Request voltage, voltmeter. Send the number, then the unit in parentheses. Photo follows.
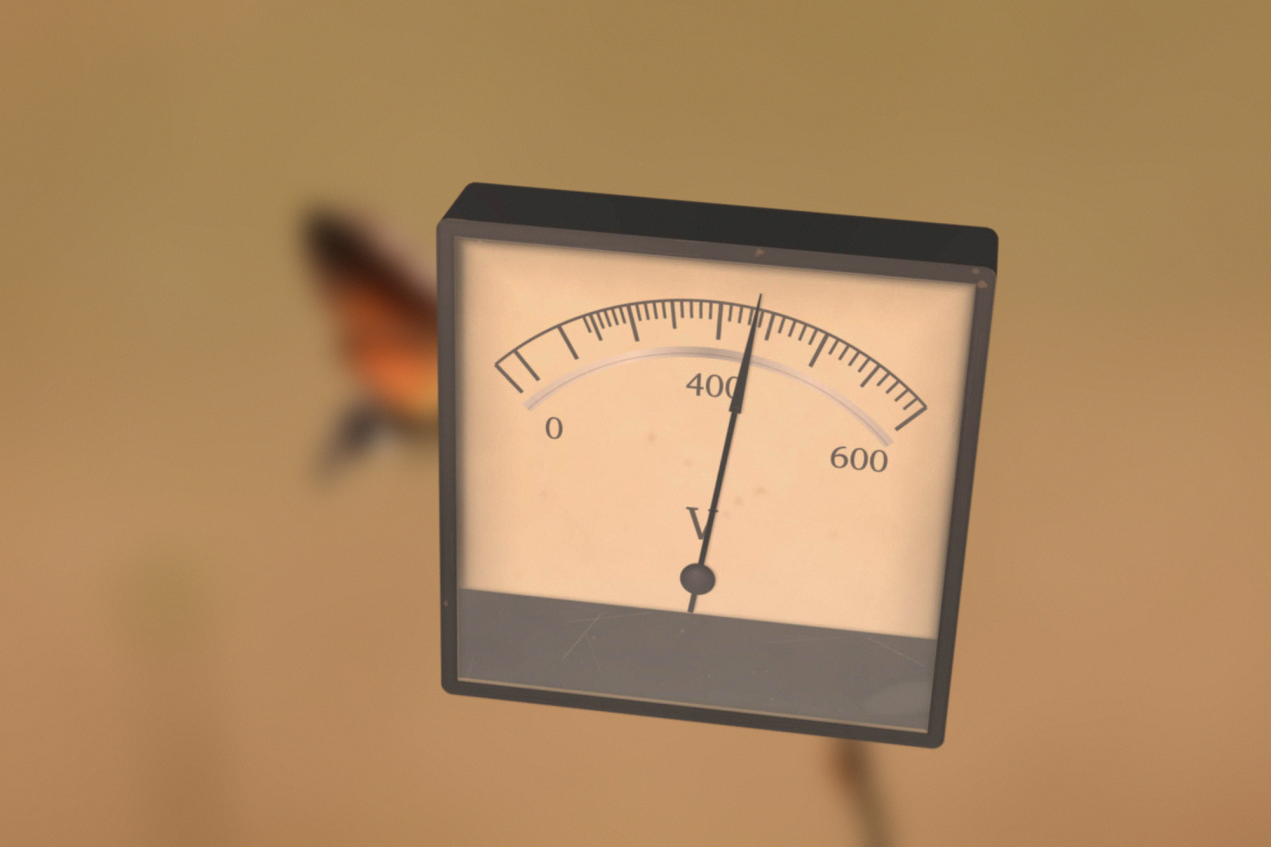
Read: 435 (V)
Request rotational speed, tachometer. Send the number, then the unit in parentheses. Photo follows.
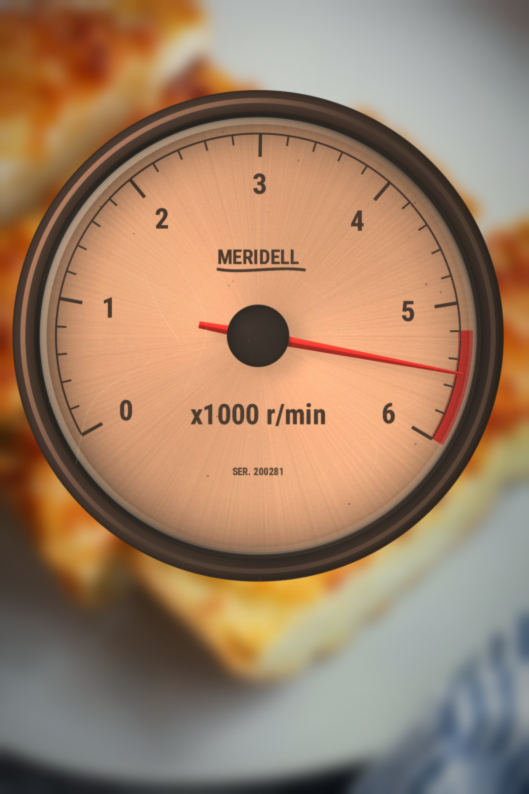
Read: 5500 (rpm)
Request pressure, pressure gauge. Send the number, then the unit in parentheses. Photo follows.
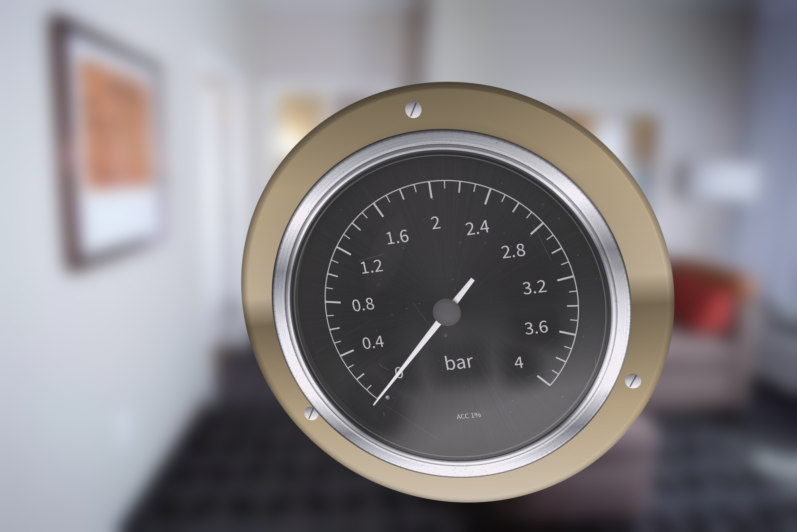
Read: 0 (bar)
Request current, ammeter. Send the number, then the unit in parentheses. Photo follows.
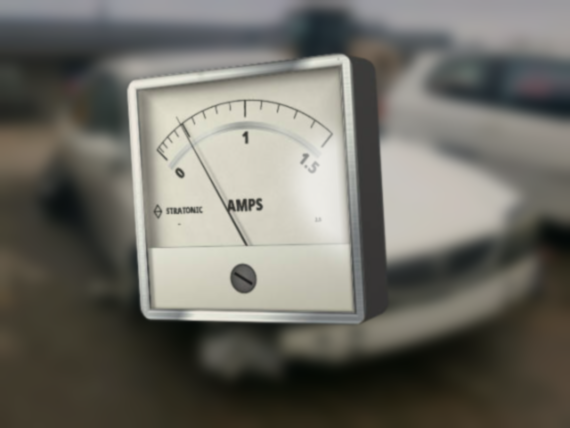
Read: 0.5 (A)
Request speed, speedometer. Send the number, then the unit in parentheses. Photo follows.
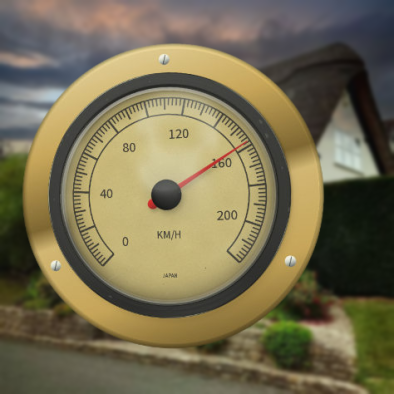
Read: 158 (km/h)
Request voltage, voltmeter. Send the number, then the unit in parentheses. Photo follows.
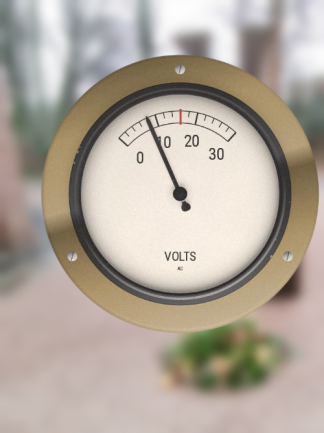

**REQUEST**
Set out every line of the listing above as a numbered list, omitting any blank lines and excluding the pictures.

**WRITTEN SOLUTION**
1. Request voltage, voltmeter. Send the number, then the unit in parentheses. Photo follows.
2. Read: 435 (V)
3. Request rotational speed, tachometer. Send the number, then the unit in parentheses. Photo follows.
4. Read: 5500 (rpm)
5. Request pressure, pressure gauge. Send the number, then the unit in parentheses. Photo follows.
6. Read: 0 (bar)
7. Request current, ammeter. Send the number, then the unit in parentheses. Photo follows.
8. Read: 0.5 (A)
9. Request speed, speedometer. Send the number, then the unit in parentheses. Photo follows.
10. Read: 158 (km/h)
11. Request voltage, voltmeter. Send the number, then the unit in parentheses. Photo follows.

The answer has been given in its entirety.